2007 has been a good year for short novels. Ian McEwen returned to form with `On Chesil Beach,' his best work for years and I was desperately excited to get my hands on the long awaited return of Haruki Murakami with his latest novel, `After Dark'. After all, Murakami, like McEwan is one of the leading short story writers in the world and `Sputnik Sweetheart' remains his finest work to date.

The first thing to say is that this is a very short novel. At just 201 pages it took me barely 4 hours and I am not a fast reader. Some may say this is not value for money but does quantity really equal quality? This, like everything Murakami writes, is worth every penny you spend on it.

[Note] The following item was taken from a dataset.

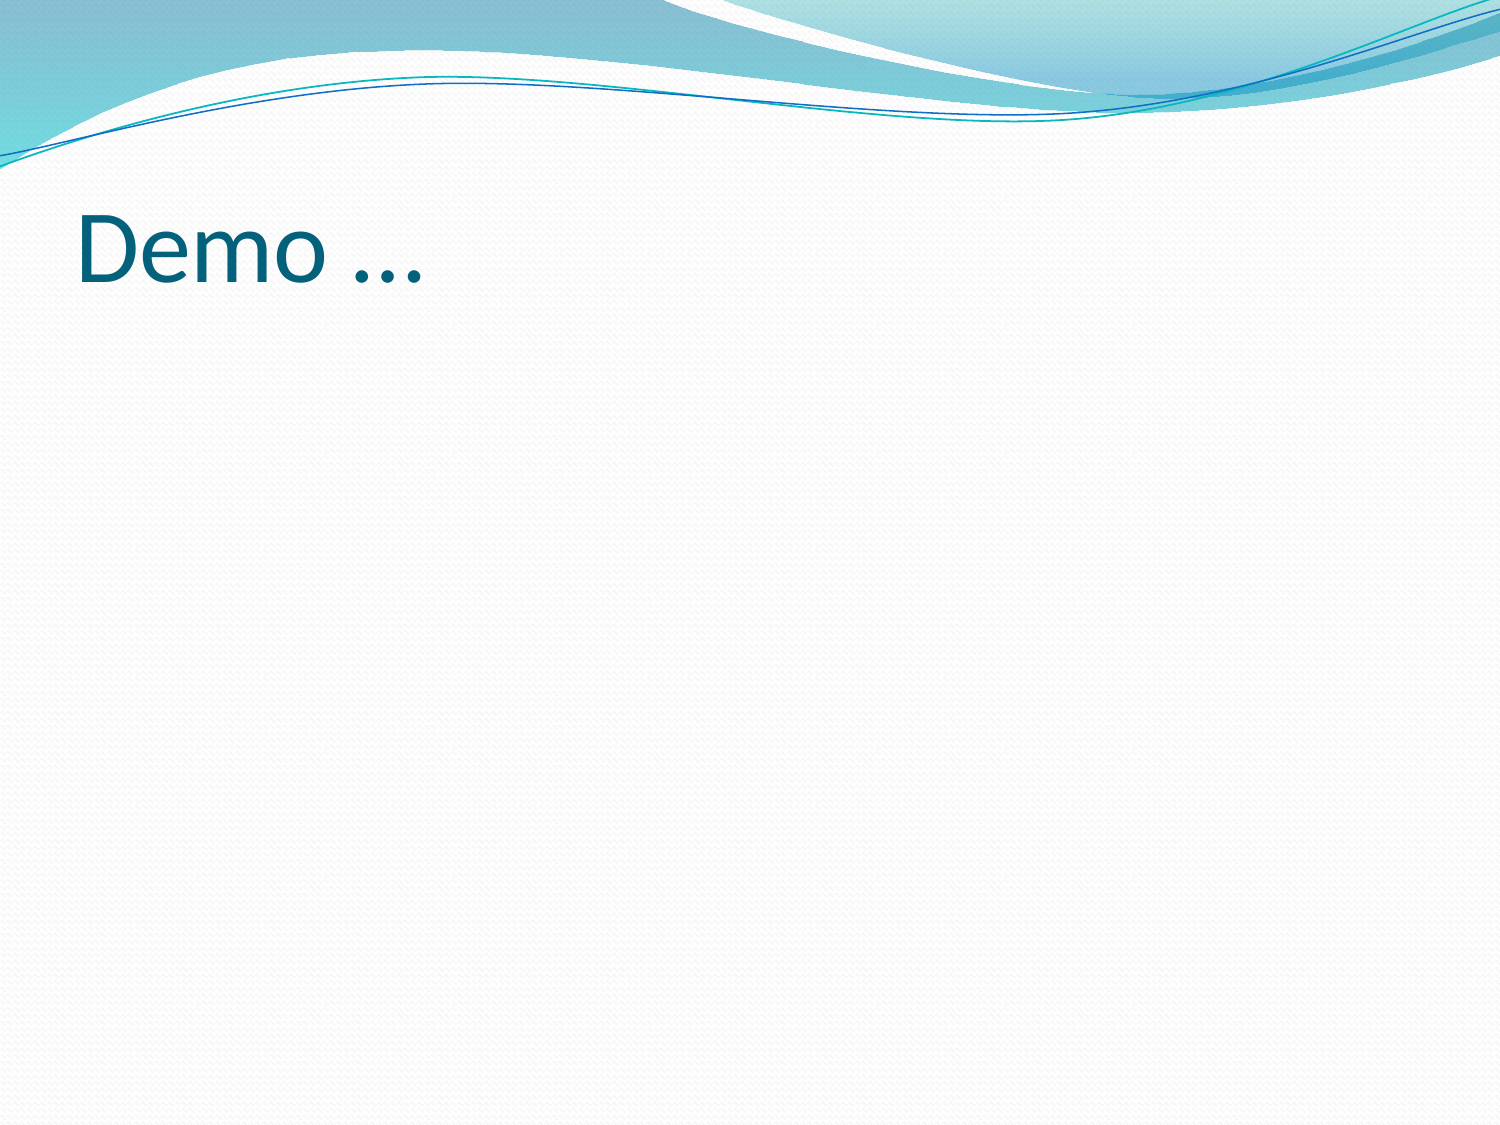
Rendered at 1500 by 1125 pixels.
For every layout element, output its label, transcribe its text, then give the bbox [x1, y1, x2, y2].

title Demo … [75, 115, 1425, 303]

The story is that of Tokyo after darkness, when the sun goes down and the lights go on. It is the perfect setting for a Murakami novel: jazz records play leisurely in the background of late night bars, the streets are deserted and his usual ensemble of well meaning loaners in search of themselves have deep, revelatory conversations which unwind slowly over a cup of coffee and a cigarette. `After Dark' is like the distilled essence of everything Murakami has ever written.

Mari, a nineteen year old girl, is sitting alone in a coffee bar reading a thick novel and waiting for the night to pass. Takahashi is savouring his bands last all-night rehearsal and has stopped in for some coffee. It is almost midnight. Back at home, Eri Asai (Mari's sister) has been asleep for two months, a sleeping beauty.